▸ Selected extract
Start of Block

Re: Weird lock-ups

"Krishna Srinivas" <krishna@xxxxxxxxxxxxx> · Wed, 22 Oct 2008 17:16:27 +0530

On Tue, Oct 21, 2008 at 5:54 PM, Gordan Bobic <gordan@xxxxxxxxxx> wrote:
> I'm starting to see lock-ups when using a single-file client/server setup.
>
> machine1 (x86): =================================
> volume home2
>        type protocol/client
>        option transport-type tcp/client
>        option remote-host 192.168.3.1
>        option remote-subvolume home2
> end-volume
>
> volume home-store
>        type storage/posix
>        option directory /gluster/home
> end-volume
>
> volume home1
>        type features/posix-locks
>        subvolumes home-store
> end-volume
>
> volume server
>        type protocol/server
>        option transport-type tcp/server
>        subvolumes home1
>        option auth.ip.home1.allow 127.0.0.1,192.168.*
> end-volume
>
> volume home
>        type cluster/afr
>        subvolumes home1 home2
>        option read-subvolume home1
> end-volume
>
> machine2 (x86-64): =================================
> volume home1
>        type protocol/client
>        option transport-type tcp/client
>        option remote-host 192.168.0.1
>        option remote-subvolume home1
> end-volume
>
> volume home-store
>        type storage/posix
>        option directory /gluster/home
> end-volume
>
> volume home2
>        type features/posix-locks
>        subvolumes home-store
> end-volume
>
> volume server
>        type protocol/server
>        option transport-type tcp/server
>        subvolumes home2
>        option auth.ip.home2.allow 127.0.0.1,192.168.*
> end-volume
>
> volume home
>        type cluster/afr
>        subvolumes home1 home2
>        option read-subvolume home2
> end-volume
>
> ==================
>
> Do those configs look sane?
>
> When one machine is running on it's own, it's fine. Other client-only
> machines can connect to it without any problems. However, as soon as the
> second client/server comes up, typically the first ls access on the
> directory will lock the whole thing up solid.

End of Block

Extracted records:
Start of Block

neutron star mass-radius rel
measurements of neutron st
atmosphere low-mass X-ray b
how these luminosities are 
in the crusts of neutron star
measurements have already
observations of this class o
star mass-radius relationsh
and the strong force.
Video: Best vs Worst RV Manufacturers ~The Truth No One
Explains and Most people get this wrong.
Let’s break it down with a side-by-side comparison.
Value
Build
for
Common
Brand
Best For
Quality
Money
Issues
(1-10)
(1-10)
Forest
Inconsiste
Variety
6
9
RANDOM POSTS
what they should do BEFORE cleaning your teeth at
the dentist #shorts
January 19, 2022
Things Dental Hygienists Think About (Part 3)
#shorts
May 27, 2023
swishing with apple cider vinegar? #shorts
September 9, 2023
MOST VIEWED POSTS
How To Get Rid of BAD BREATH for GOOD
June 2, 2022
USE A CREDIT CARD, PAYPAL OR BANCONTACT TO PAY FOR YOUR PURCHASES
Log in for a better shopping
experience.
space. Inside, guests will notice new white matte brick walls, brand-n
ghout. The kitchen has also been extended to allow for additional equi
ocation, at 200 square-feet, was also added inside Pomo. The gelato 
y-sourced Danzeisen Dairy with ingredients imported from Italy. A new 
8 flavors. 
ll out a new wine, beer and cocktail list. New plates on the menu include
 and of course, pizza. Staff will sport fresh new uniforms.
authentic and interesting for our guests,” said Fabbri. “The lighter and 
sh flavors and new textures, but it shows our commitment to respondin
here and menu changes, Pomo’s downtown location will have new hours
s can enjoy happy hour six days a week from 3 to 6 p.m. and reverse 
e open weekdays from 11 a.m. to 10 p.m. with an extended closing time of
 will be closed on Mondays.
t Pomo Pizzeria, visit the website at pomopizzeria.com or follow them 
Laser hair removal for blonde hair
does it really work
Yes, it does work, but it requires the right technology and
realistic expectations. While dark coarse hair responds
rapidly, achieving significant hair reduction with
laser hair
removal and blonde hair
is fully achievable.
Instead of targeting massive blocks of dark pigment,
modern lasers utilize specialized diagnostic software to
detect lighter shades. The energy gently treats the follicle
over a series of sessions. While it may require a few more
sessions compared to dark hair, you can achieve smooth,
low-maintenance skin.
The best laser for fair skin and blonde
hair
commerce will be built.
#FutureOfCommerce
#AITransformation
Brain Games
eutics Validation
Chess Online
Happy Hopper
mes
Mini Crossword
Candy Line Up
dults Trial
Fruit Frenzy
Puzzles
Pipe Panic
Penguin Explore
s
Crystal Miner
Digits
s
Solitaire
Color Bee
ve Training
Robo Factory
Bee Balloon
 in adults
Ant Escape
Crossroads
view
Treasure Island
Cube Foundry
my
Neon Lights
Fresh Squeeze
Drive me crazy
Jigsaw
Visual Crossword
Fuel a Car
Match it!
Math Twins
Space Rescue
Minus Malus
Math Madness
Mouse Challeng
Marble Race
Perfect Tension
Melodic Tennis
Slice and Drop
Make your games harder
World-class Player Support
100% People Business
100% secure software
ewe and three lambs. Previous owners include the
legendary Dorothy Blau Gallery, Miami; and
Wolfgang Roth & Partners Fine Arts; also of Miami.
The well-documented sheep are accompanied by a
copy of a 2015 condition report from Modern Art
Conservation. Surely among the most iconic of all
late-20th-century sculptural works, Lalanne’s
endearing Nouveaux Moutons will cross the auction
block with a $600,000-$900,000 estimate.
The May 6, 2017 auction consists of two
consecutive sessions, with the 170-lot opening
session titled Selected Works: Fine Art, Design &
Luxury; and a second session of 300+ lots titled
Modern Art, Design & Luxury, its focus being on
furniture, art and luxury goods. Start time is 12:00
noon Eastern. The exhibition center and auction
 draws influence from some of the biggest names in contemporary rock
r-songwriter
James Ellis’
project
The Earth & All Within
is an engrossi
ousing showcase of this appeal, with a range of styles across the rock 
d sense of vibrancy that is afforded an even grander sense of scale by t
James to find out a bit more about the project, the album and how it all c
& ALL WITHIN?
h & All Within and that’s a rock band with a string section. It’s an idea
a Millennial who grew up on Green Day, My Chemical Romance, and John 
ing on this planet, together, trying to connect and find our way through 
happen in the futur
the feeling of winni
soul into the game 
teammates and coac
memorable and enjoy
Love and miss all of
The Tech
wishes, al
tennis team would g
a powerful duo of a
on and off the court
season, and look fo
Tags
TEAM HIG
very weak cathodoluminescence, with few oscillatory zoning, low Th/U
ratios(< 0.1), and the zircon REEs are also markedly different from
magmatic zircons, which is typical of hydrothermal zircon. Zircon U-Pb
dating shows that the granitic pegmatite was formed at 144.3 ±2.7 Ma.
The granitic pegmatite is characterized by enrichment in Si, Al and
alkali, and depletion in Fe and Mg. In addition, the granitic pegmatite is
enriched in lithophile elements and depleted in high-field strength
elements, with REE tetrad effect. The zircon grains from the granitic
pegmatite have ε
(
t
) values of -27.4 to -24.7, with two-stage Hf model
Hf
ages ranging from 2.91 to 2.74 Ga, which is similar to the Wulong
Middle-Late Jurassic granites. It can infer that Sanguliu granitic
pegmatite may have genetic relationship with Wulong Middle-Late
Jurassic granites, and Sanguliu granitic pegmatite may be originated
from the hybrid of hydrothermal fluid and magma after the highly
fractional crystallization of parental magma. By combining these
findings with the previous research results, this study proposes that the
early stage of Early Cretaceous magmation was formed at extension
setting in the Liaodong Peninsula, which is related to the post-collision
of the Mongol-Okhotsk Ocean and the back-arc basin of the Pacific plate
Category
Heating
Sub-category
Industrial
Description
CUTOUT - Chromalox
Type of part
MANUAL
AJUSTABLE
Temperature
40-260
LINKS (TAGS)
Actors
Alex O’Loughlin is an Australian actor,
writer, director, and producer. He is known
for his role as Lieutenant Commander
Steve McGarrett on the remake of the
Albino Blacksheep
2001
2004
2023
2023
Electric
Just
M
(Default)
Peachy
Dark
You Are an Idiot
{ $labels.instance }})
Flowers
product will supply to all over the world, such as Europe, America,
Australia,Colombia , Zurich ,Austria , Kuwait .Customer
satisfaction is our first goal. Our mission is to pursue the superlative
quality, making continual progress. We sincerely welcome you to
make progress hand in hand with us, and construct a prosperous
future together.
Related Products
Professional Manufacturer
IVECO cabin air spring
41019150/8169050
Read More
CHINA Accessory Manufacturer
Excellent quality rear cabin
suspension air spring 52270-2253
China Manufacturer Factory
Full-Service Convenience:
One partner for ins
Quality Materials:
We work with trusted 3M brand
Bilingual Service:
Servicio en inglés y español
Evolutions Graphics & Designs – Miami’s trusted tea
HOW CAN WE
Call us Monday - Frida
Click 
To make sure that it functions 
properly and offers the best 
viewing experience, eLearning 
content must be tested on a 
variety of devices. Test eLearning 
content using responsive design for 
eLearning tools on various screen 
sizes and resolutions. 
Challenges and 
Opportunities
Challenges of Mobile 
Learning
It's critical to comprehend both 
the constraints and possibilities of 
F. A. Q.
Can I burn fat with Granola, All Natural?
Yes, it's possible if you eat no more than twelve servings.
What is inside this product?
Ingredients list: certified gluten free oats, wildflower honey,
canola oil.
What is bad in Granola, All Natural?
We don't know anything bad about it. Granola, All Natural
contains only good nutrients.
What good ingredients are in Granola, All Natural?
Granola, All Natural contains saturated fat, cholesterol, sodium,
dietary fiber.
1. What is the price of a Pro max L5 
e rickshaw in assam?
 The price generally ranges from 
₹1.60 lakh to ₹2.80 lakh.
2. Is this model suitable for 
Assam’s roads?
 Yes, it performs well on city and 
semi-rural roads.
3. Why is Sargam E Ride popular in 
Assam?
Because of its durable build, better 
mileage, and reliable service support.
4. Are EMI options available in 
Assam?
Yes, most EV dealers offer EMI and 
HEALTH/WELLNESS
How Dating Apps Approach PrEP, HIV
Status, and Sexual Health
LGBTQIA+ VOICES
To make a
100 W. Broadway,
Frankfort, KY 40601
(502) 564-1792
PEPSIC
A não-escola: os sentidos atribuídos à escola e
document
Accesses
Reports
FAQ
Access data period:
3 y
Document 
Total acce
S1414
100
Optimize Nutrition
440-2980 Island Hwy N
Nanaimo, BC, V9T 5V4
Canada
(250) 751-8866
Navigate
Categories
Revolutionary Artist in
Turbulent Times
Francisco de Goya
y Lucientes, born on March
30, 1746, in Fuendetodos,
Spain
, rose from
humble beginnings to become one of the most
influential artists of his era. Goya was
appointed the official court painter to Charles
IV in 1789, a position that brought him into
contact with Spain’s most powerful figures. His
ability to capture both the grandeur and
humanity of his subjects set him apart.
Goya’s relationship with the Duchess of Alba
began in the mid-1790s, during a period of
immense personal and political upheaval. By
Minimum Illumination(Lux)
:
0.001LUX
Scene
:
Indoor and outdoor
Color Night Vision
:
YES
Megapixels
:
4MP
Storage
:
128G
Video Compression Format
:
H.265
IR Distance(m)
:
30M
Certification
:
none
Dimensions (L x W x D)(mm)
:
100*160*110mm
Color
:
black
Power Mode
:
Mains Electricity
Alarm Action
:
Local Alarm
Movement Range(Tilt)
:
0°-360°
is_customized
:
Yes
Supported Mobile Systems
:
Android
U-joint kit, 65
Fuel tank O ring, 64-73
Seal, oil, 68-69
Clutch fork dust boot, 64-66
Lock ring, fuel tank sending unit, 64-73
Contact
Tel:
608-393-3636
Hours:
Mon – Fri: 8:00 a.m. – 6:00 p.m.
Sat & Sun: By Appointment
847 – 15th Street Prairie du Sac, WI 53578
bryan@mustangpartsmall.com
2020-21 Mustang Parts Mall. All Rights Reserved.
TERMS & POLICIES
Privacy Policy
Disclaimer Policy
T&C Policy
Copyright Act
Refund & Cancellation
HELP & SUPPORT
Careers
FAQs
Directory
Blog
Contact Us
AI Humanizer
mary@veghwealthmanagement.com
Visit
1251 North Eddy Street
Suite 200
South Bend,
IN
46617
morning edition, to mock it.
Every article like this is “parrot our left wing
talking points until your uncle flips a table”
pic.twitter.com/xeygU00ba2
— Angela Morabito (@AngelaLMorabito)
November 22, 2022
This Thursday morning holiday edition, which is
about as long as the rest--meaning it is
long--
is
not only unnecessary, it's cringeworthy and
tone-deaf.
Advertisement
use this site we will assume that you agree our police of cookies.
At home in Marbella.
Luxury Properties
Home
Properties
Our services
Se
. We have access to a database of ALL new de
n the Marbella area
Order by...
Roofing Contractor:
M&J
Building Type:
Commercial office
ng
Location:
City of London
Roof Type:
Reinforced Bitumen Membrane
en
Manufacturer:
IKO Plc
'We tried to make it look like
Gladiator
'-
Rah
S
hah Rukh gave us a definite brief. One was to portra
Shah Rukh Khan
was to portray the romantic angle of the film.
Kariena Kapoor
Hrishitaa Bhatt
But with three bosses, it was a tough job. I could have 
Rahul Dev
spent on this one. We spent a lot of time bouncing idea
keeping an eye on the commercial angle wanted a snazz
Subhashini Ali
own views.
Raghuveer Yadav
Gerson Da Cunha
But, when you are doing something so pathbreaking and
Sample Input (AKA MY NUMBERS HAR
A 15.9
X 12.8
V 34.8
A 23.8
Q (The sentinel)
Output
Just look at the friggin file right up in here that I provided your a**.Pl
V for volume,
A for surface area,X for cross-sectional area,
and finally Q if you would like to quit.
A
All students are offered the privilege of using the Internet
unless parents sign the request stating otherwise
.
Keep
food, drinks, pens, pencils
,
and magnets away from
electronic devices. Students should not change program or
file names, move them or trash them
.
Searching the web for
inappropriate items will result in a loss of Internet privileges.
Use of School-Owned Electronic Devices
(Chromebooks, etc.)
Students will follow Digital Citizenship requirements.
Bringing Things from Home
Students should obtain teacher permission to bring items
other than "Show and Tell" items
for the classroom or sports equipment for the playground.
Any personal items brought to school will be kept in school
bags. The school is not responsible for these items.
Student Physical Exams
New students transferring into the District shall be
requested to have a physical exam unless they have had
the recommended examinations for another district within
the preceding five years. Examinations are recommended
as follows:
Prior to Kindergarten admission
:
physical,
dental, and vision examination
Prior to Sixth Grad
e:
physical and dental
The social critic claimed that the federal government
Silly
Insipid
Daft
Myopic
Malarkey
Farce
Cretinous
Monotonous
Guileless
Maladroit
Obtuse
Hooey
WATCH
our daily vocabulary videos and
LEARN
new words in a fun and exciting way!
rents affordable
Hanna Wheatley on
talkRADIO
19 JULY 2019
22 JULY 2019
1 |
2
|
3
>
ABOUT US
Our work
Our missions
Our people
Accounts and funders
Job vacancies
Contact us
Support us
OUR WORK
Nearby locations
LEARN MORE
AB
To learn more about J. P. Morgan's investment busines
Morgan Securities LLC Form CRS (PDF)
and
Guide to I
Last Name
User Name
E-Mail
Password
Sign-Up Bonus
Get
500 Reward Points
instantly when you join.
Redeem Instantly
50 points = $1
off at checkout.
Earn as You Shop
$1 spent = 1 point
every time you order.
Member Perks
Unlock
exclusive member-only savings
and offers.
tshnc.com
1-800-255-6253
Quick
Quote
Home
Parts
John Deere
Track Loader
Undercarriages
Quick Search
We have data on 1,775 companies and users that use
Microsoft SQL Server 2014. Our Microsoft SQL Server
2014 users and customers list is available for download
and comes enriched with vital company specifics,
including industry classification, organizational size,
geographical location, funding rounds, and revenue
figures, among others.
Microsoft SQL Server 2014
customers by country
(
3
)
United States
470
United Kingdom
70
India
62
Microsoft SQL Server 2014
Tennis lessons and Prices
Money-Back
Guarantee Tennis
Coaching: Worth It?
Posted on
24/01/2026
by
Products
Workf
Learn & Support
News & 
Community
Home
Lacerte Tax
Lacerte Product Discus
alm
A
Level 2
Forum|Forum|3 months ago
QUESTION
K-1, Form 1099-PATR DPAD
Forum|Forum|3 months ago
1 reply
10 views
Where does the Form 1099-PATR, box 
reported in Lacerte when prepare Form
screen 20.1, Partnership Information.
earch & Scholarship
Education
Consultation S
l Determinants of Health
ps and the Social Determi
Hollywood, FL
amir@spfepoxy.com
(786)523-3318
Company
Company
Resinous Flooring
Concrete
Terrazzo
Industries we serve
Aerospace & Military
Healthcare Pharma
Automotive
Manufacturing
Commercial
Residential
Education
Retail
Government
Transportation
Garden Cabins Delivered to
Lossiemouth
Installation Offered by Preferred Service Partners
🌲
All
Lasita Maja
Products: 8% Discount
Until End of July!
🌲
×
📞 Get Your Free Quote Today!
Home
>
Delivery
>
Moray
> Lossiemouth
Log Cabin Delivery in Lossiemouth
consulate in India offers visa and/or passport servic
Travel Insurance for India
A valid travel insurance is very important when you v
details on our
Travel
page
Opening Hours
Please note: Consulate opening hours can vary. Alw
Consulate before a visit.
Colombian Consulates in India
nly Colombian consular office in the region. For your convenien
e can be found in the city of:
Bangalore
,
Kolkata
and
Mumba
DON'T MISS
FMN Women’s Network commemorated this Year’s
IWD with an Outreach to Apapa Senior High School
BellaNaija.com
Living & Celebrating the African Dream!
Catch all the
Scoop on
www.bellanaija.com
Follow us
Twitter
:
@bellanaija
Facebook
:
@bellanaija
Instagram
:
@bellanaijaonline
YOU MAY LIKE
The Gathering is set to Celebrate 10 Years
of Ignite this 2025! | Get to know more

End of Block

▸ Study questions
A: Rewrite the part of the lock-ups thread starting with "Re: Weird lock-ups" and going on through "single-file client/server setup.", replacing "lock-ups" with "freezes".
B: Lay out the extracted entries as a Markdown table with columns n and Line, with one numbered row per line. Start with the first line of the entries, go on through the line with "September 9, 2023", and leave out blank lines.

▸ Answers for the tasks
A:
Re: Weird freezes

"Krishna Srinivas" <krishna@xxxxxxxxxxxxx> · Wed, 22 Oct 2008 17:16:27 +0530

On Tue, Oct 21, 2008 at 5:54 PM, Gordan Bobic <gordan@xxxxxxxxxx> wrote:
> I'm starting to see freezes when using a single-file client/server setup.

B:
| n | Line |
|---|---|
| 1 | neutron star mass-radius rel |
| 2 | measurements of neutron st |
| 3 | atmosphere low-mass X-ray b |
| 4 | how these luminosities are  |
| 5 | in the crusts of neutron star |
| 6 | measurements have already |
| 7 | observations of this class o |
| 8 | star mass-radius relationsh |
| 9 | and the strong force. |
| 10 | Video: Best vs Worst RV Manufacturers ~The Truth No One |
| 11 | Explains and Most people get this wrong. |
| 12 | Let’s break it down with a side-by-side comparison. |
| 13 | Value |
| 14 | Build |
| 15 | for |
| 16 | Common |
| 17 | Brand |
| 18 | Best For |
| 19 | Quality |
| 20 | Money |
| 21 | Issues |
| 22 | (1-10) |
| 23 | (1-10) |
| 24 | Forest |
| 25 | Inconsiste |
| 26 | Variety |
| 27 | 6 |
| 28 | 9 |
| 29 | RANDOM POSTS |
| 30 | what they should do BEFORE cleaning your teeth at |
| 31 | the dentist #shorts |
| 32 | January 19, 2022 |
| 33 | Things Dental Hygienists Think About (Part 3) |
| 34 | #shorts |
| 35 | May 27, 2023 |
| 36 | swishing with apple cider vinegar? #shorts |
| 37 | September 9, 2023 |